I found a very interesting topic in Jim Collins latest book called Productive Paranoia. Every great company that he followed embraced this concept to a certain degree. I watched the importance of this first hand. My mentor’s Orrin Woodward and Chris Brady are always pre pared for what could happen. The interesting twist was this paranoia did not make them procrastinators. It did not make them sacred to make decisions, or have “analysis paralysis”. It just made them very aware that hard times could come and they should prepare for the worst but not let it affect their end goal or mission. Most people, especially the choleric or high D personalities think this means not making decisions or having a “sky is falling mentality”. That just shows how much they need to grow. Some times shot first and then ask questions can be the end of your company, relationships or finances. To succeed through difficult times requires some pre thought and planning for, WHAT IF.
One example of this is a team of people, lead by Breashear, that were climbing Mount Everest to do an IMAX video. They were at Camp 111 some 24, 500 feet up the mountain. As they looked down, 3,000 feet below them, there was a group of 50 climbers heading their way. He had spent an entire year planning every aspect of this trip and his investors had spent millions of dollars to make this trip successful. Their goal was to get the best film shots of the journey to the summit and to bring everyone, safely, back down the mountain. As he was getting ready for the day’s journey and saw those 50 people coming up the mountain. His productive paranoia started to kick in.
Productive paranoia number one – build cash reserves or buffers in case something goes wrong. He knew that he had this one licked. He had prepared for this climb a year before the actual climb. He had enough gear and reserves, oxygen canisters, to make it through almost anything or any delay. He felt comfortable with the first stage of paranoia.
Productive paranoia number two – bound risk = death line risk, asymmetric risk, and uncontrollable risk. This is the one that really mad him nervous because all three risk were evident. What if a storm comes up and gives those 50 climbers time catch up with him, what if all those climbers are at the summit at the same time, what if they need to get down the mountain fast but these inexperienced climbers are in their way, what if the weight of all these climbers pulls out the anchors, what if he cant get the shots he wants because there are so many climbers on the mountain – he met with his team and after thinking through they decided to climb down to base camp and ascend after the mountain had cleared. Key point – they could do that because Breashear brought enough reserves in case something went wrong. He was productively paranoid.

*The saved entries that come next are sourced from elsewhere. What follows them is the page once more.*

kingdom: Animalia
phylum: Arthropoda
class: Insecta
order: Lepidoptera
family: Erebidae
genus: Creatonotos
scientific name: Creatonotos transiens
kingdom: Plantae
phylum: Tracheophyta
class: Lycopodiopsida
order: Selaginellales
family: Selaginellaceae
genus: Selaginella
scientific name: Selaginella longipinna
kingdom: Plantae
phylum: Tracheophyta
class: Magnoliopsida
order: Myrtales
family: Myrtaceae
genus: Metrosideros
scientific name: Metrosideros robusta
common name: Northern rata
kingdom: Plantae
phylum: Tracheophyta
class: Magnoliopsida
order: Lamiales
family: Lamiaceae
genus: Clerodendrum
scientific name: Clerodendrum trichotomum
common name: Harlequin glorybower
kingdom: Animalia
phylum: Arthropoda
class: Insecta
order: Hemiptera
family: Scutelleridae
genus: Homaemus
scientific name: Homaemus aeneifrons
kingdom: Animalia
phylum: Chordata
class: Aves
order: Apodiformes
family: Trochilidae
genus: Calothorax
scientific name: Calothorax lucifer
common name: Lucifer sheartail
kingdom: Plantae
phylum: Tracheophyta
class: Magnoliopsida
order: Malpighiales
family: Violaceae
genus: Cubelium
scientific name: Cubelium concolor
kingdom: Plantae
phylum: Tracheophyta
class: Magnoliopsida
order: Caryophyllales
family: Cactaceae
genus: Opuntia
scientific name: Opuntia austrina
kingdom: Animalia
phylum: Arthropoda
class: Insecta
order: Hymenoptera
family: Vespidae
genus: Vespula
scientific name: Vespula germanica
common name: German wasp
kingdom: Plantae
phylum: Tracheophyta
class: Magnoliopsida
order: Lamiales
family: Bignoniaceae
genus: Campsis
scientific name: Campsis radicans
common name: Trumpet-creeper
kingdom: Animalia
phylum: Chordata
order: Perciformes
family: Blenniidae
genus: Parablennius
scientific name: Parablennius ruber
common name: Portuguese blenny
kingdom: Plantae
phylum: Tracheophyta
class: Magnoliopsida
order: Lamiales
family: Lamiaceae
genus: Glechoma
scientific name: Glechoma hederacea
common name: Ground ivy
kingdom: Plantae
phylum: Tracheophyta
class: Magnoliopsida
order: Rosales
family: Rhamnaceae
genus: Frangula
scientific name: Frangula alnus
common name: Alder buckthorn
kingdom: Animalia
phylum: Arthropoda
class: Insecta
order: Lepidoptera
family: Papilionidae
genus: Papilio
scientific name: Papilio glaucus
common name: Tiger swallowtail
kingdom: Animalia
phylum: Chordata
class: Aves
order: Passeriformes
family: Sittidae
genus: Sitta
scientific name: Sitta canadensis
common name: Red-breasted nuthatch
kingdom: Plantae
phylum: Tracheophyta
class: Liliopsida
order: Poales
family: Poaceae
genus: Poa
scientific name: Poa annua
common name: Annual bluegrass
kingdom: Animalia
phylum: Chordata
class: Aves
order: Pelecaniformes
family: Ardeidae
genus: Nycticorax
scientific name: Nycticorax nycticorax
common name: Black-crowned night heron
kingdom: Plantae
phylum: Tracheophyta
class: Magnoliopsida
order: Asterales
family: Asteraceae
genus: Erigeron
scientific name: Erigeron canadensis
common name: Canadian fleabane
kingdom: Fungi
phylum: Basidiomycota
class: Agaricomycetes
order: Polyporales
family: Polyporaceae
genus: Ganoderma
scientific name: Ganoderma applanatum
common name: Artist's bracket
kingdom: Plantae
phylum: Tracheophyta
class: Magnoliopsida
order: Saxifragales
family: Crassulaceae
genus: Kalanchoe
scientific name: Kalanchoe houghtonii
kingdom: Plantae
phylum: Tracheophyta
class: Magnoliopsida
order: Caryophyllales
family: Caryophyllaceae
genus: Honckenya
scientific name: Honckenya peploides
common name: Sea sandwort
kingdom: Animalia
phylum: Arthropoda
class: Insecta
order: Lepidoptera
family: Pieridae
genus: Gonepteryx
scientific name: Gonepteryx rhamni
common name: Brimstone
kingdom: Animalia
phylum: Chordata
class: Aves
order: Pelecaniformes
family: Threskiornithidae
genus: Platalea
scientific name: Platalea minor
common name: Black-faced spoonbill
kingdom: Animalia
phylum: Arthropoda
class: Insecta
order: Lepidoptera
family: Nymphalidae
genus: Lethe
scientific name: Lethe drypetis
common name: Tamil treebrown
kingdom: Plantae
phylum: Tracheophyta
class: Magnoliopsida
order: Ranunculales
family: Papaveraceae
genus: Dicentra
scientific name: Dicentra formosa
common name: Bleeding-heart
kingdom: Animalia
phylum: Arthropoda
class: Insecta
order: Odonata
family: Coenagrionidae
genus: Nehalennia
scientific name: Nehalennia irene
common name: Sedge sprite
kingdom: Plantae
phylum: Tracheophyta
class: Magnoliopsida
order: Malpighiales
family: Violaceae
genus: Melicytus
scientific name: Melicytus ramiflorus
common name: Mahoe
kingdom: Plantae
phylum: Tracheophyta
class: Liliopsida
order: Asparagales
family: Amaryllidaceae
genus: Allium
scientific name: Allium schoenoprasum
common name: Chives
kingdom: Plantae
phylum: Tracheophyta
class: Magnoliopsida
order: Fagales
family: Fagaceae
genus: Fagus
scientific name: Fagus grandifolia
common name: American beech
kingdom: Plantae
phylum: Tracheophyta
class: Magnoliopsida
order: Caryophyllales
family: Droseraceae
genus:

Productive paranoia number three – Zoom out then Zoom in and remain aware to changing conditions and respond effectively. This was the process he went through. Zoom out – the mountain has changed and is different then what he expected ( unusual amount of climbers ) Zoom in – new plan. We have enough reserves and funding to wait it out and still get the shots we want.
There are many examples of companies that survived because they had a productive paranoia through process. Southwest Airlines also went though this process and when 911 happened they were the only airline to turn a profit because they had planned for the worst.
Do you have enough money set aside in case something breaks in the house?
Do I have a budget so I can make sure the money I need to run my business is there?
Am I teaching my kids to say no to drugs before some one else ask them to try them?
The goal I am about to run for, do I have another plan in case something changes on the journey?
What if our house doesn’t go up in value?
What if the stock market takes another big drop?
What if gas prices go up another dollar?
We can apply this same thought process, not to slow us down or get stuck in the mud, but just to be ready in case something does happen. This is how the great companies not only have survived but thrived during changes in the economy, changes in regulations or new competition.